Jack Welch: An Oral History

Former colleagues reminisce about the iron rule of General Electric's Jack Welch

Since he retired as chief executive of General Electric in 2001, after two decades in the job, Jack Welch’s legacy has been the subject of heated debate. Under Welch, the company’s market value grew from $14 billion to $410 billion, and revenue multiplied fivefold to $130 billion. Yet his brutal management style was legendary. Each year he famously ranked employees and fired the bottom 10 percent. As retirement neared, he pitted three top executives against each other in a bake-off to determine who would be his successor. “You got to be rigorous in your appraisal system,” Welch told Diane Brady in an interview for this story. “The biggest cowards are managers who don’t let people know where they stand.” Brady talks with GE veterans—including Jim McNerney and Bob Nardelli, who lost out to Jeff Immelt in the race to succeed Welch—about what it was like to work for “Neutron Jack.”

Jim McNerney
CEO, Boeing
Can you talk about one experience with Welch that stands out?
In the early ’90s, we were all very frustrated about how we were doing in Asia—particularly Jack. There were 10 of us who were leading the businesses at GE at the time. One of my vivid memories was Jack at one of our staff meetings. He was, shall we say, encouraging us to do better: “And if you guys don’t, I’m going to do something you all won’t like, ’cause I’ve got to have progress in Asia.” So I just salted that away.

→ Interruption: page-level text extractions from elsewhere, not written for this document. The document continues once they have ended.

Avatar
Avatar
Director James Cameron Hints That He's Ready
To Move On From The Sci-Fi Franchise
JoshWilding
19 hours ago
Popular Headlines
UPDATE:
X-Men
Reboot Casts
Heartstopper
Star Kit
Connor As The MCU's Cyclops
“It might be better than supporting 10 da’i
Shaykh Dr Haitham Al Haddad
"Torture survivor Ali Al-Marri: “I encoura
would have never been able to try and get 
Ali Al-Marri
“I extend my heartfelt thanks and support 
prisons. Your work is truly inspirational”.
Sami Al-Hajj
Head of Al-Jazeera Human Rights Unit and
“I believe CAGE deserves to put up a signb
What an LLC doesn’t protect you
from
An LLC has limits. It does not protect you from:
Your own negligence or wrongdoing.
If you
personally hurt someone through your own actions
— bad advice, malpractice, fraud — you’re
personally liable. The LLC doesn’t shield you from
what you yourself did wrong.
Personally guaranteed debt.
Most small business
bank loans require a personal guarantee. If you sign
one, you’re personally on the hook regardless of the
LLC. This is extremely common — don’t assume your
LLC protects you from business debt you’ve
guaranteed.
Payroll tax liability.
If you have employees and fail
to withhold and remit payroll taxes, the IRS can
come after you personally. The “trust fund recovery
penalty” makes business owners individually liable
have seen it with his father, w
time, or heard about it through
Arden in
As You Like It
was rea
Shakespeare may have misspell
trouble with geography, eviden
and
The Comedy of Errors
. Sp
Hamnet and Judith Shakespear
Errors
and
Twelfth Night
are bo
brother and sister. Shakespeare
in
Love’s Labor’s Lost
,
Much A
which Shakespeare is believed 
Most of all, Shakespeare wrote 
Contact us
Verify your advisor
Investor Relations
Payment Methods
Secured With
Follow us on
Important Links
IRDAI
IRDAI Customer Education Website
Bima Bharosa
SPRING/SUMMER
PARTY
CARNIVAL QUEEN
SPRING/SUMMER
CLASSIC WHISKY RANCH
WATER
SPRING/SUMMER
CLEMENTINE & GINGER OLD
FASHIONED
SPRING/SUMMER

I thought it was another Jack mandate. I knew it would have implications, but none of us thought too much about it. Anyway, the next morning, I get a call from Jack saying, “Jim, come see me.” I show up in his office, and he says, “OK, I want you to go to Asia. We’re going to create a position. Somebody has got to get this company into Asia.” I said, “Well, what do you want me to do?” And he says, “You figure it out. That’s why I’m sending you there.” I found that incredibly motivational.